Unlike the mechanical processing of Terra after the future Industrial Revolution, medieval stone mills produced wheat, rye, and barley flours that were not very fine. Obtaining fine flour required passing it through many sieves, a labor-intensive process. Industrial Revolution flour mills, in contrast, could process large quantities of fine flour in a short time by placing pulverized wheat and bran onto high-speed vibrating fine-mesh screens.
This was precisely why Noren had Frey sift the flour. Even if she craved steamed buns and wanted her to make them, she wanted to eat large, pristine white steamed buns, soft and fermented, not dense, unleavened lumps filled with bran.
Watching Frey sift the flour with tireless enthusiasm, she sighed. “Why is making *mantou* so troublesome in the Middle Ages? Sifting flour, a hundred rounds of kneading, a day of fermenting, then steaming the buns. Thankfully, the steamer baskets are already woven. If only preservation methods were better, keeping some old starter dough would prevent us from having to make new starter every time.”
Two bags lay before Frey: one coarse, one fine. Noren walked over and lifted a bag, weighing it. ‘Good efficiency. Half a bag sifted. Given the appetites of three big eaters, it should all be consumed.’
‘But…’ The thought of kneading made Noren’s arms ache. Last time, on a whim to show them some great Chinese cuisine, she was forced to knead dough day and night for five days. Even with her iron-tough body this lifetime, she had almost given out, though the blacksmith, delighted, had rewarded her with over a dozen gold coins.
At this memory, Noren stopped Frey from continuing to sift flour. She picked up the coarse bag of flour, tossed it into the warehouse, and told Frey, “Go fetch water and fill that barrel. I’ll start kneading tomorrow.”
“Huh? Then we won’t eat until the day after tomorrow. Why do I have to pour water into *that* barrel? It’s full of charcoal, stones, and sand,” Frey grumbled unwillingly.
“Go now!” She felt her blood pressure rise. Of course, kneading required clean water, even if the upstream water wouldn’t kill them.
For the not-so-particular Northmen, she was too lazy to explain; a firm command was all that was needed.
‘You want to eat my food, yet you have so many complaints. Perhaps I don’t need this brother after all.’ Noren rubbed her temples, her surging anger feeling like a prelude to something more.
After Frey departed with the bucket, the slaves, like rats lurking in the shadows, began to emerge. They gathered before Noren, staring at her with wide eyes.
Noren’s recently extinguished anger flared up again.
“Haven’t been fed again, have you? Fine. What trick shall we practice today?”

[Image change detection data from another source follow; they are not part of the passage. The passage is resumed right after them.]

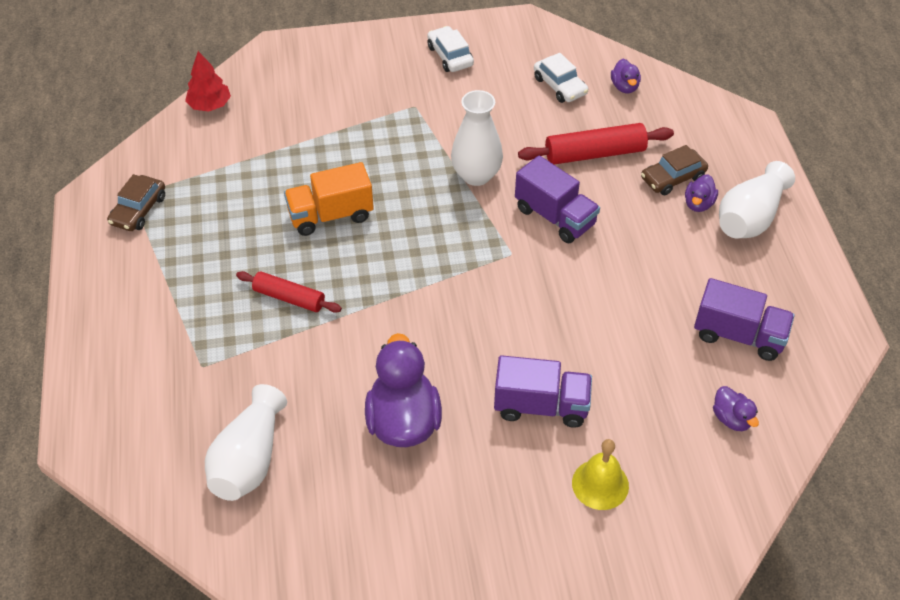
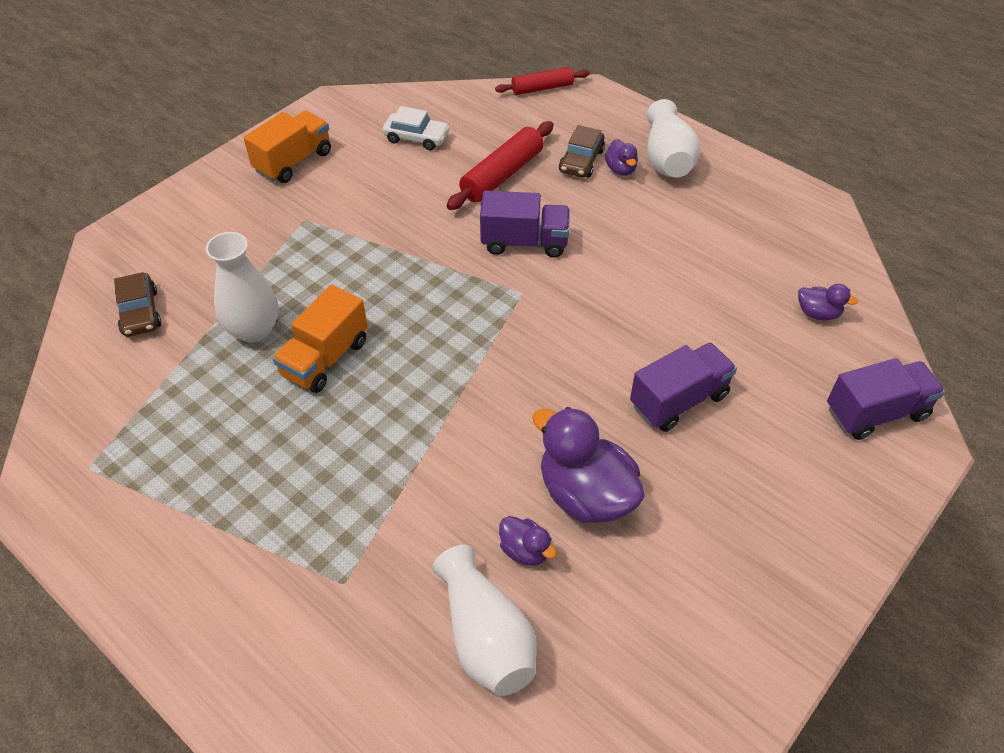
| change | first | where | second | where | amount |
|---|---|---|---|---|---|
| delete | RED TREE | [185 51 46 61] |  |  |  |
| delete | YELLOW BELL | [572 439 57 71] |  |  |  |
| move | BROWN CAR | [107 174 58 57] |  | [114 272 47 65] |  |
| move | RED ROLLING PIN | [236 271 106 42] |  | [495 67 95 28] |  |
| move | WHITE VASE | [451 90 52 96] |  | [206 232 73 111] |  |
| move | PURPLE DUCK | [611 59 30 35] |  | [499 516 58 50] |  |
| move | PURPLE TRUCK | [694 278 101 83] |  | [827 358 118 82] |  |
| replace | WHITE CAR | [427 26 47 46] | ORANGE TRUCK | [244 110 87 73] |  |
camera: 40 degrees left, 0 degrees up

“A suplex? We practiced that last time.”
“A shoot takedown? Mediocre.”
“Let’s go with an over-the-shoulder throw.”
****
As dusk began to settle, the last vestiges of sunlight lingered in the sky, and the world seemed draped in a dark blue curtain. Frey slowly made his way back with the water.

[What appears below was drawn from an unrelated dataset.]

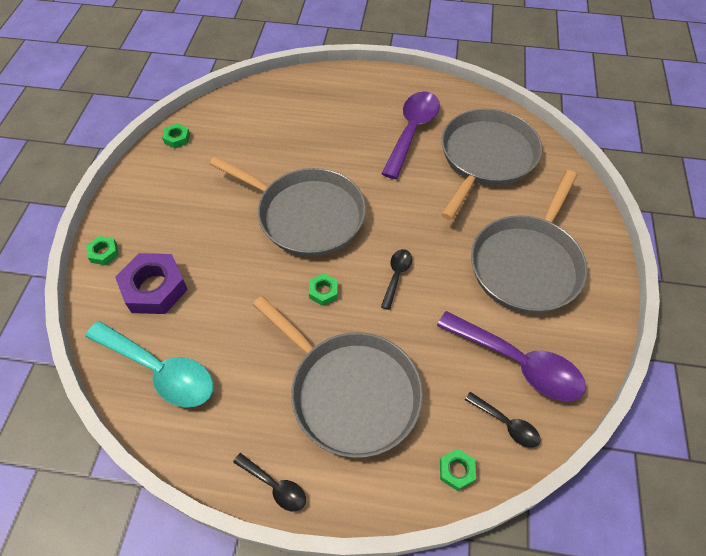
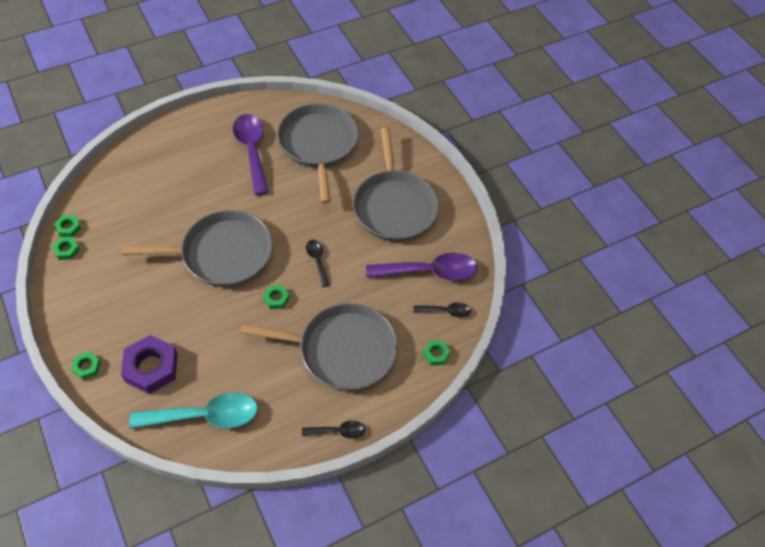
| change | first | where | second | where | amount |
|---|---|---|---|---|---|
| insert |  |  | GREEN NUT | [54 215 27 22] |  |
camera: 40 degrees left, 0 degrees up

The moment he set down the bucket, a dark shadow lunged forward. The world spun, and he instantly lost consciousness.
“Oops~ I think I used too much force,” the girl said, sticking out her tongue and tapping her head. She then turned to look at the slaves huddled together, heartily eating.
The slaves looked up at the sky, then, with a tacit understanding, turned their backs.